**WHAT IS BEING ASKED:** In the part that opens with the line containing "pose: elev=132.2 azim=148.2" and runs to the end of the lines, change "dist" to "distance" and keep everything else the same. Give back only that part, leaving out the pictures.

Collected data
--- start ---
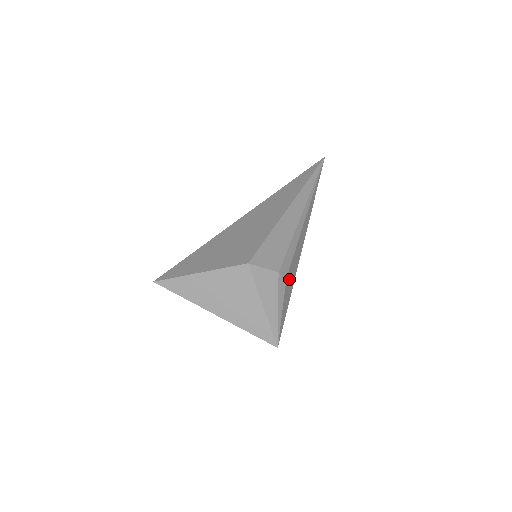
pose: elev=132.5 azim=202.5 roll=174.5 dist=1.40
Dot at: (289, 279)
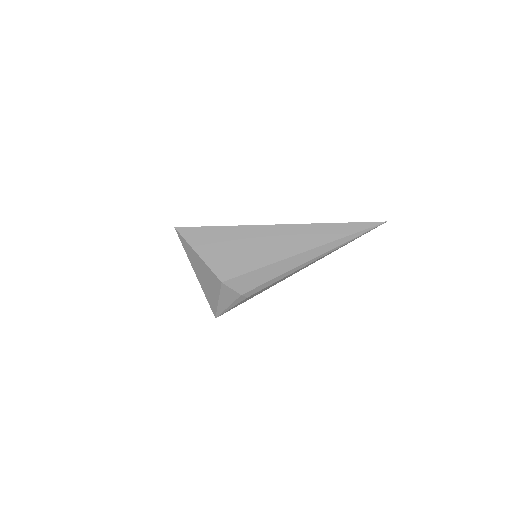
Dot at: (253, 295)
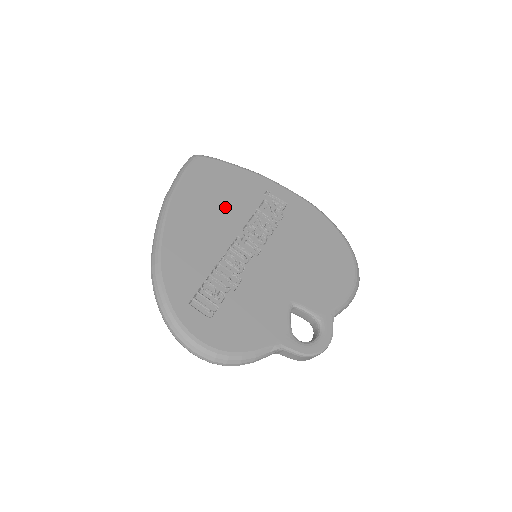
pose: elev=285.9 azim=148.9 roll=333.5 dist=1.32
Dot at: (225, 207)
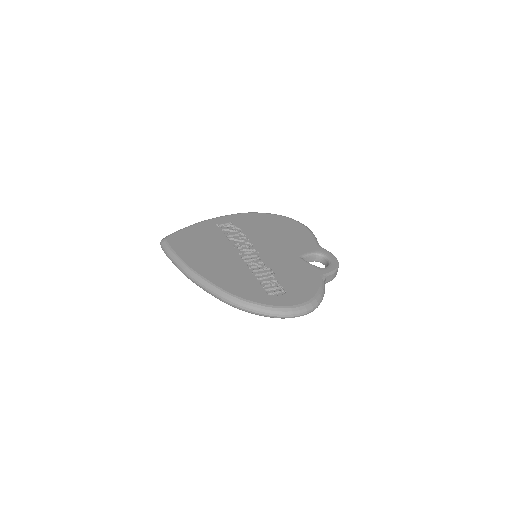
Dot at: (214, 248)
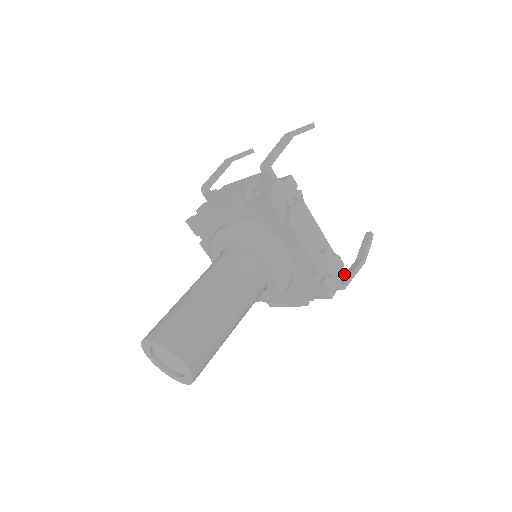
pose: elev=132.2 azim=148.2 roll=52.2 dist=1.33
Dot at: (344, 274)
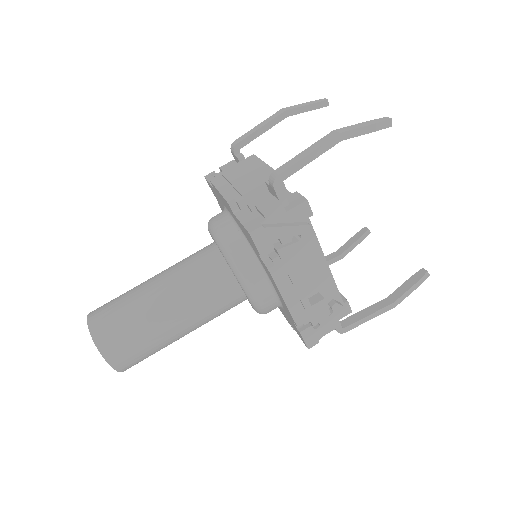
Dot at: occluded
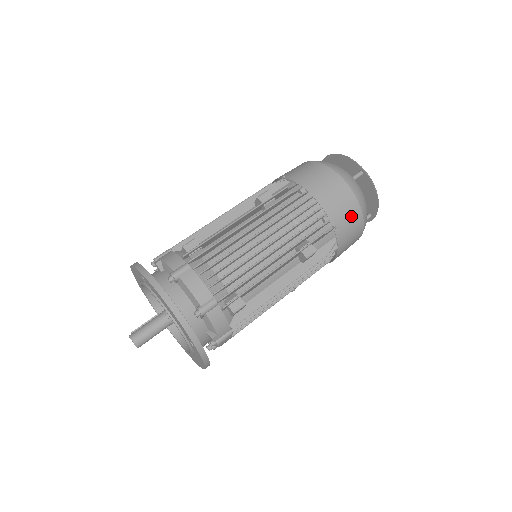
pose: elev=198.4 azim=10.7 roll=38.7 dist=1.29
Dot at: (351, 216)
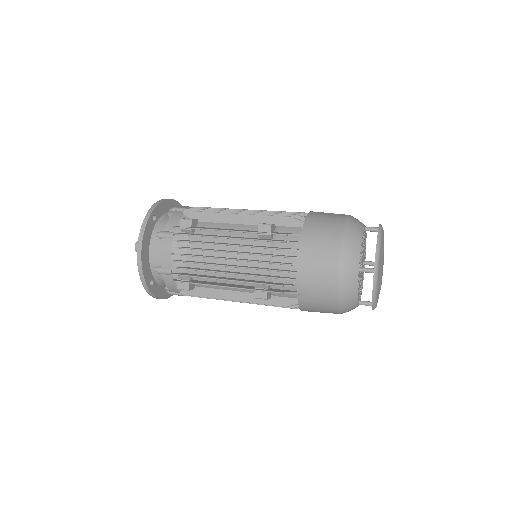
Dot at: (323, 298)
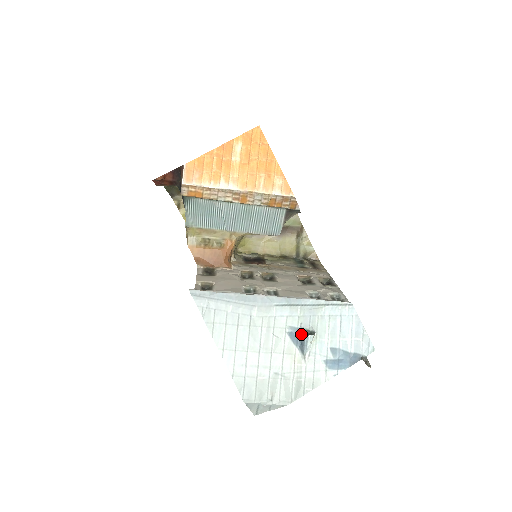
--- end ---
**FINAL RESULT:**
pose: elev=132.2 azim=148.2 roll=52.2 distance=1.33
Dot at: (344, 274)
Dot at: occluded
pose: elev=198.4 azim=10.7 roll=38.7 distance=1.29
Dot at: (351, 216)
Dot at: (323, 298)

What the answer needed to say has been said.